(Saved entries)
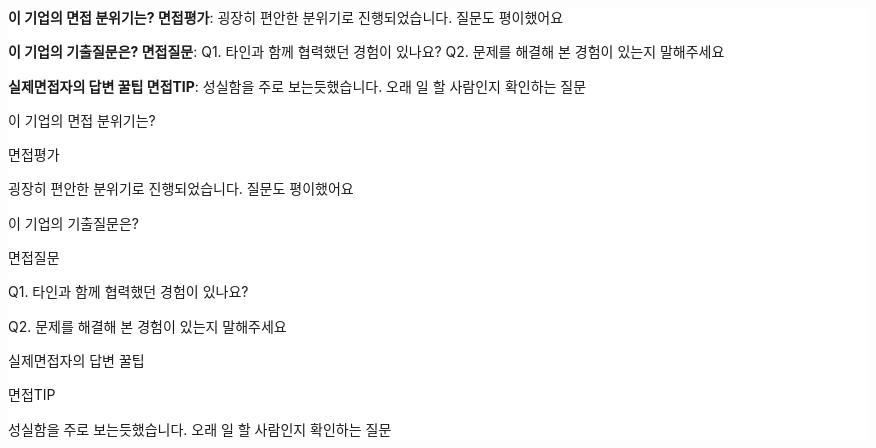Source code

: **이 기업의 면접 분위기는? 면접평가**: 굉장히 편안한 분위기로 진행되었습니다. 질문도 평이했어요

**이 기업의 기출질문은? 면접질문**: Q1. 타인과 함께 협력했던 경험이 있나요?  Q2. 문제를 해결해 본 경험이 있는지 말해주세요

**실제면접자의 답변 꿀팁 면접TIP**: 성실함을 주로 보는듯했습니다. 오래 일 할 사람인지 확인하는 질문

이 기업의 면접 분위기는?

면접평가

굉장히 편안한 분위기로 진행되었습니다. 질문도 평이했어요

이 기업의 기출질문은?

면접질문

Q1. 타인과 함께 협력했던 경험이 있나요?

Q2. 문제를 해결해 본 경험이 있는지 말해주세요

실제면접자의 답변 꿀팁

면접TIP

성실함을 주로 보는듯했습니다. 오래 일 할 사람인지 확인하는 질문

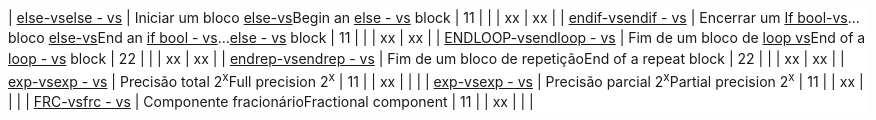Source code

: | [<span data-ttu-id="b6326-175">else-vs</span><span class="sxs-lookup"><span data-stu-id="b6326-175">else - vs</span></span>](else---vs.md)                                                     | <span data-ttu-id="b6326-176">Iniciar um bloco [else-vs](else---vs.md)</span><span class="sxs-lookup"><span data-stu-id="b6326-176">Begin an [else - vs](else---vs.md) block</span></span>                                                                       | <span data-ttu-id="b6326-177">1</span><span class="sxs-lookup"><span data-stu-id="b6326-177">1</span></span>                 |       |            | <span data-ttu-id="b6326-178">x</span><span class="sxs-lookup"><span data-stu-id="b6326-178">x</span></span>            | <span data-ttu-id="b6326-179">x</span><span class="sxs-lookup"><span data-stu-id="b6326-179">x</span></span>   |
| [<span data-ttu-id="b6326-180">endif-vs</span><span class="sxs-lookup"><span data-stu-id="b6326-180">endif - vs</span></span>](endif---vs.md)                                                   | <span data-ttu-id="b6326-181">Encerrar um [If bool-vs](if-bool---vs.md)... bloco [else-vs](else---vs.md)</span><span class="sxs-lookup"><span data-stu-id="b6326-181">End an [if bool - vs](if-bool---vs.md)...[else - vs](else---vs.md) block</span></span>                                      | <span data-ttu-id="b6326-182">1</span><span class="sxs-lookup"><span data-stu-id="b6326-182">1</span></span>                 |       |            | <span data-ttu-id="b6326-183">x</span><span class="sxs-lookup"><span data-stu-id="b6326-183">x</span></span>            | <span data-ttu-id="b6326-184">x</span><span class="sxs-lookup"><span data-stu-id="b6326-184">x</span></span>   |
| [<span data-ttu-id="b6326-185">ENDLOOP-vs</span><span class="sxs-lookup"><span data-stu-id="b6326-185">endloop - vs</span></span>](endloop---vs.md)                                               | <span data-ttu-id="b6326-186">Fim de um bloco de [loop vs](loop---vs.md)</span><span class="sxs-lookup"><span data-stu-id="b6326-186">End of a [loop - vs](loop---vs.md) block</span></span>                                                                       | <span data-ttu-id="b6326-187">2</span><span class="sxs-lookup"><span data-stu-id="b6326-187">2</span></span>                 |       |            | <span data-ttu-id="b6326-188">x</span><span class="sxs-lookup"><span data-stu-id="b6326-188">x</span></span>            | <span data-ttu-id="b6326-189">x</span><span class="sxs-lookup"><span data-stu-id="b6326-189">x</span></span>   |
| [<span data-ttu-id="b6326-190">endrep-vs</span><span class="sxs-lookup"><span data-stu-id="b6326-190">endrep - vs</span></span>](endrep---vs.md)                                                 | <span data-ttu-id="b6326-191">Fim de um bloco de repetição</span><span class="sxs-lookup"><span data-stu-id="b6326-191">End of a repeat block</span></span>                                                                                           | <span data-ttu-id="b6326-192">2</span><span class="sxs-lookup"><span data-stu-id="b6326-192">2</span></span>                 |       |            | <span data-ttu-id="b6326-193">x</span><span class="sxs-lookup"><span data-stu-id="b6326-193">x</span></span>            | <span data-ttu-id="b6326-194">x</span><span class="sxs-lookup"><span data-stu-id="b6326-194">x</span></span>   |
| [<span data-ttu-id="b6326-195">exp-vs</span><span class="sxs-lookup"><span data-stu-id="b6326-195">exp - vs</span></span>](exp---vs.md)                                                       | <span data-ttu-id="b6326-196">Precisão total 2<sup>x</sup></span><span class="sxs-lookup"><span data-stu-id="b6326-196">Full precision 2<sup>x</sup></span></span>                                                                                    | <span data-ttu-id="b6326-197">1</span><span class="sxs-lookup"><span data-stu-id="b6326-197">1</span></span>                 |       | <span data-ttu-id="b6326-198">x</span><span class="sxs-lookup"><span data-stu-id="b6326-198">x</span></span>          |              |     |
| [<span data-ttu-id="b6326-199">exp-vs</span><span class="sxs-lookup"><span data-stu-id="b6326-199">exp - vs</span></span>](exp---vs.md)                                                       | <span data-ttu-id="b6326-200">Precisão parcial 2<sup>x</sup></span><span class="sxs-lookup"><span data-stu-id="b6326-200">Partial precision 2<sup>x</sup></span></span>                                                                                 | <span data-ttu-id="b6326-201">1</span><span class="sxs-lookup"><span data-stu-id="b6326-201">1</span></span>                 |       | <span data-ttu-id="b6326-202">x</span><span class="sxs-lookup"><span data-stu-id="b6326-202">x</span></span>          |              |     |
| [<span data-ttu-id="b6326-203">FRC-vs</span><span class="sxs-lookup"><span data-stu-id="b6326-203">frc - vs</span></span>](frc---vs.md)                                                       | <span data-ttu-id="b6326-204">Componente fracionário</span><span class="sxs-lookup"><span data-stu-id="b6326-204">Fractional component</span></span>                                                                                            | <span data-ttu-id="b6326-205">1</span><span class="sxs-lookup"><span data-stu-id="b6326-205">1</span></span>                 |       | <span data-ttu-id="b6326-206">x</span><span class="sxs-lookup"><span data-stu-id="b6326-206">x</span></span>          |              |     |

> _What to produce_
List each line of the records above that includes the word "협력했던".

> _Solution to the exercise_
**이 기업의 기출질문은? 면접질문**: Q1. 타인과 함께 협력했던 경험이 있나요?  Q2. 문제를 해결해 본 경험이 있는지 말해주세요
Q1. 타인과 함께 협력했던 경험이 있나요?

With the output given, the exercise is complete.